What Is The California Bill for Contingency Management?

The California CM bill or SB110 is a bill that seeks to expand the scope of services related to substance use disorders. The bill seeks to put in place Contingency Management as an optional benefit under these services. California could become the first state in the US to have CM under its substance abuse services.

The decision to include CM into its services came as a reaction to the rising Methamphetamine use in California. The number of deaths due to the overdose of Meth increased by 79% in Los Angeles County in 2019 compared to the past year. 

Isolation from the pandemic is one reason associated with the exponential rise of Meth among users. There are medications to treat opioid addictions. But, the FDA has not approved any drugs against methamphetamine. The absence of FDA-approved drugs leads researchers to conclude that the new bill can help achieve and maintain sobriety.

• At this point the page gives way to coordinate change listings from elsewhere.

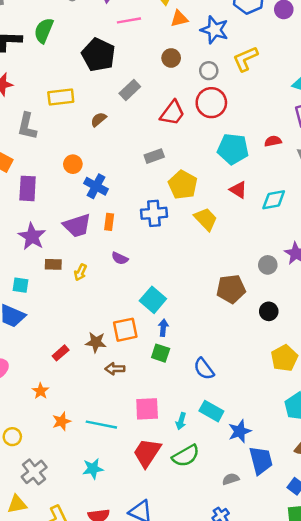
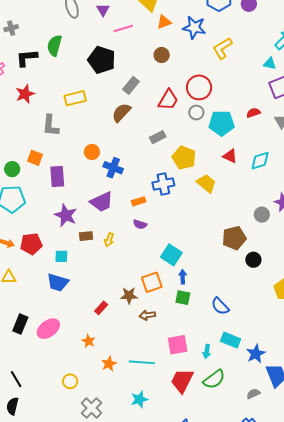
gray circle: (209, 71) -> (196, 113), moved
brown semicircle: (99, 119) -> (121, 113), moved, size x1.5
orange rectangle: (109, 222) -> (139, 201), moved, turned 72
black circle: (269, 311) -> (253, 260), moved

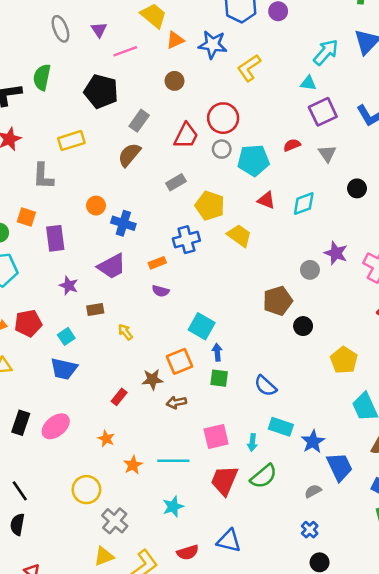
purple star: (66, 215) -> (69, 286), size x0.7
yellow arrow: (109, 240) -> (125, 332), moved, turned 128
cyan square: (61, 256) -> (66, 336), turned -32
yellow circle: (70, 381) -> (86, 490), size x1.5

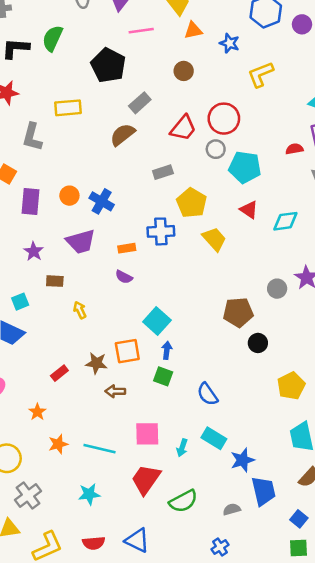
blue star: (213, 45) -> (230, 43), size x0.7
red semicircle: (292, 145) -> (294, 149), moved
orange circle: (96, 206) -> (69, 196), moved
green semicircle: (264, 476) -> (183, 501), moved

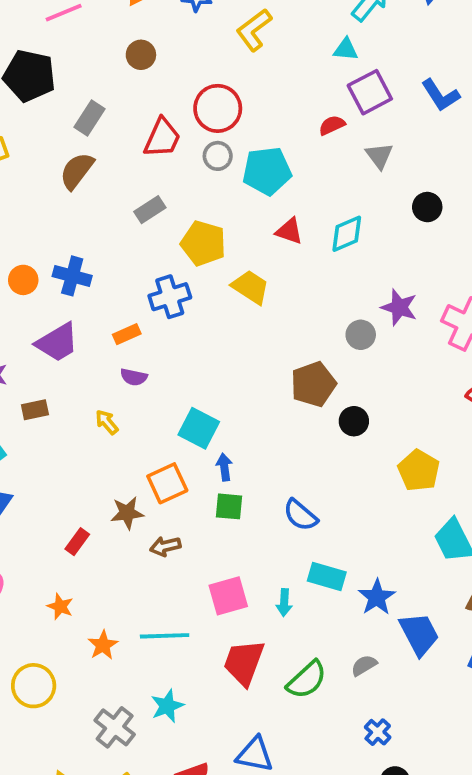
yellow arrow: (80, 310) -> (107, 422), moved
gray cross: (28, 496) -> (115, 727), moved
gray semicircle: (232, 509) -> (364, 665), moved

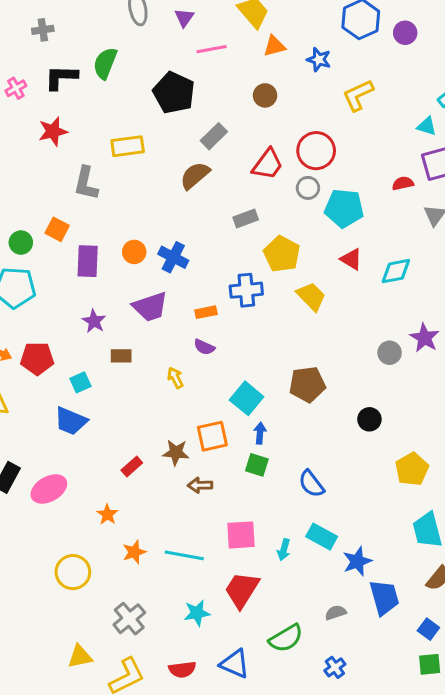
brown pentagon: (313, 384) -> (307, 384), moved
green semicircle: (307, 680) -> (286, 638), moved
cyan star: (167, 706) -> (197, 613), moved

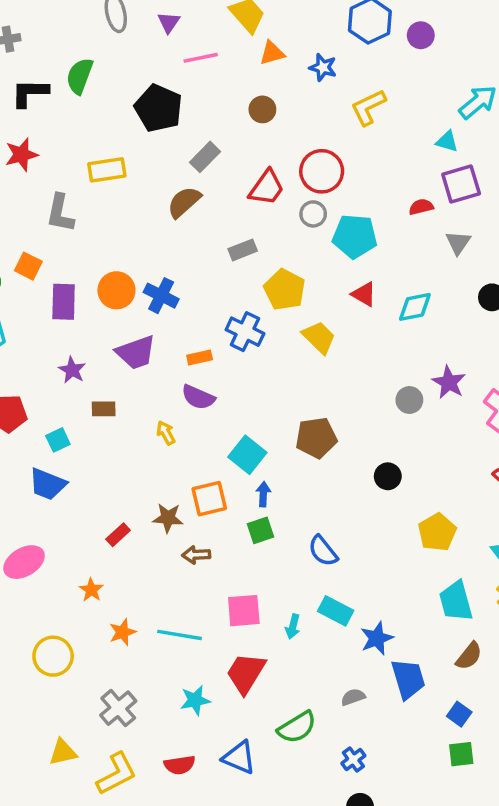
orange circle: (134, 252) -> (116, 290), size x1.4
blue cross: (246, 290) -> (245, 332), turned 32
purple semicircle: (204, 347) -> (198, 397), size x1.4
green square: (257, 465) -> (260, 530), turned -35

Examples of Successful Contingency Management

  • The California Bill includes Contingency Management partly because of other successful CMs.
  • The US Department of Veterans Affairs allows a form of VBR. Every week, drug users draw prizes from a fishbowl if they test negative. The duration of sobriety determines the amounts of draws they receive. The program which launched in 2011, reports ninety-two percent negative rates in drug testing over the program course. 
  • The AIDS Foundation of San Francisco offers an intervention in the form of gift cards. The gift cards offer rewards of value ranging from 300 to 400 dollars over twelve weeks. 63% of users under the program completely stopped the use of Meth in 2019. 19% of meth users reduced their use.
  • The success stories of such isolated implementations of CM can encourage the implementation of SB110. Once SB110 is effective in California, other states might follow up. 
  • Takeaway

    The goal of Contingency Management is to guide drug users to a position in life wherein they no longer need the cash from the program. CM service might or might not work for everyone who opts for it. Yet, the odds of long-term recovery increases if an individual maintains sobriety. In this sense being sober during the twelve to a sixteen-week interval of the program can do wonders for people signing up for CM programs.